O último versículo do capítulo retorna ao paradigma dos flagelos egípcios. Também desabou do céu sobre os homens grande saraivada, com pedras que pesavam cerca de um talento (“mais de trinta quilos” [blh]). Também Êx 9.24,25 ressaltou o grande peso das pedras do granizo. Aqui elas são “tão pesadas como as pedras que se faziam para as catapultas”.790 Ez 38.22 fala de pedras de granizo que se precipitam como o bombardeio de um cerco militar. É desta maneira que a ira de Deus jorra sobre os “abrigos antiaéreos” da terra, do céu sobre os seres humanos.

Como se responde de baixo? E, por causa do flagelo da chuva de pedras, os homens blasfemaram de Deus, porquanto o seu flagelo (do granizo) era sobremodo grande. Este resultado evoca mais uma vez o refrão da impenitência (cf. o comentário a Ap 16.9,11). Quanto mais severos os juízos, tanto mais duros os corações. Por isso nunca será demasiada a cautela diante da esperança de que os juízos se evidenciariam como segundo caminho de salvação. Existe somente um único caminho de volta para Deus: “ninguém vem ao Pai senão por mim” (Jo 14.6).

Encerra-se, pois, a série das taças com o bombardeio de cima e a gritaria de baixo. Ela ainda não traz o momento em que, conforme Ap 15.4, tudo cai de joelhos e reconhece a soberania exclusiva de Deus. Porém, esta interrupção pouco antes do alvo justifica-se em função dos apêndices seguintes.



Notas:

786 Logo a Babilônia não está sendo poupada do juízo (contra Forck). Ap 14.8 e o cap. 18 anunciam o mesmo juízo mediante a metáfora da queda da Babilônia. – Será que a tripartição também se refere à trindade satânica do v. 13?

787 Diversas vezes o Ap apresenta essas descrições duplas de uma mesma realidade, a saber, sua coesão e imediatamente também suas muitas ramificações: a mulher e a descendência dela (Ap 12.17), a noiva e os convidados ao banquete (Ap 19.7,9).

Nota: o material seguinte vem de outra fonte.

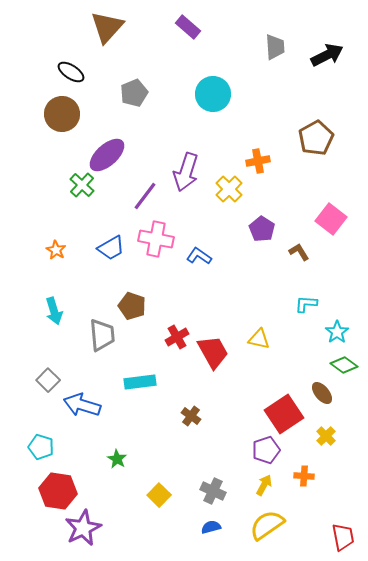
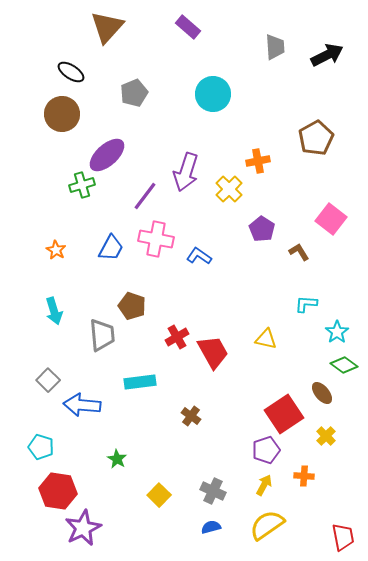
green cross at (82, 185): rotated 30 degrees clockwise
blue trapezoid at (111, 248): rotated 32 degrees counterclockwise
yellow triangle at (259, 339): moved 7 px right
blue arrow at (82, 405): rotated 12 degrees counterclockwise
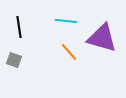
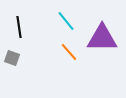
cyan line: rotated 45 degrees clockwise
purple triangle: rotated 16 degrees counterclockwise
gray square: moved 2 px left, 2 px up
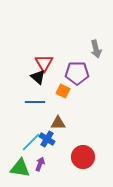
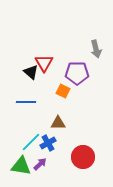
black triangle: moved 7 px left, 5 px up
blue line: moved 9 px left
blue cross: moved 1 px right, 4 px down; rotated 28 degrees clockwise
purple arrow: rotated 24 degrees clockwise
green triangle: moved 1 px right, 2 px up
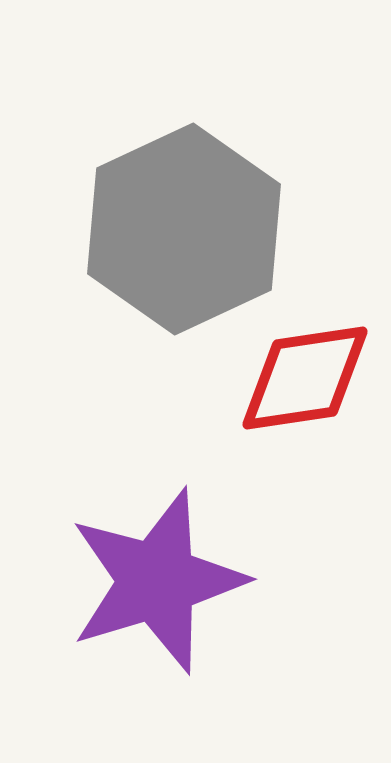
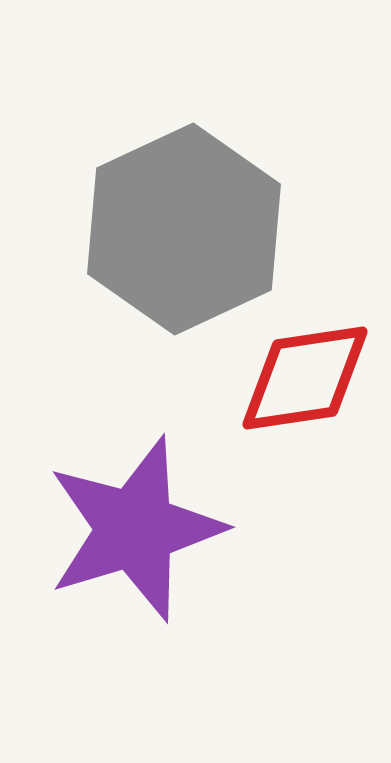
purple star: moved 22 px left, 52 px up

788 Em Is 40.4 a planície amena constitui a essência da terra como Deus a planejou. Porém tudo o que a interrompe, em forma de depressão ou elevação, é considerado como símbolo da oposição a Deus e sofre o juízo.

789 Ap 6.14 falou do deslocamento dos montes e das ilhas. A presente visão intensifica o impacto: precisam bater em retirada e são como que varridas do mapa (cf. nota 192).

790 A comparação é proveniente de Josefo (citado em Hadorn).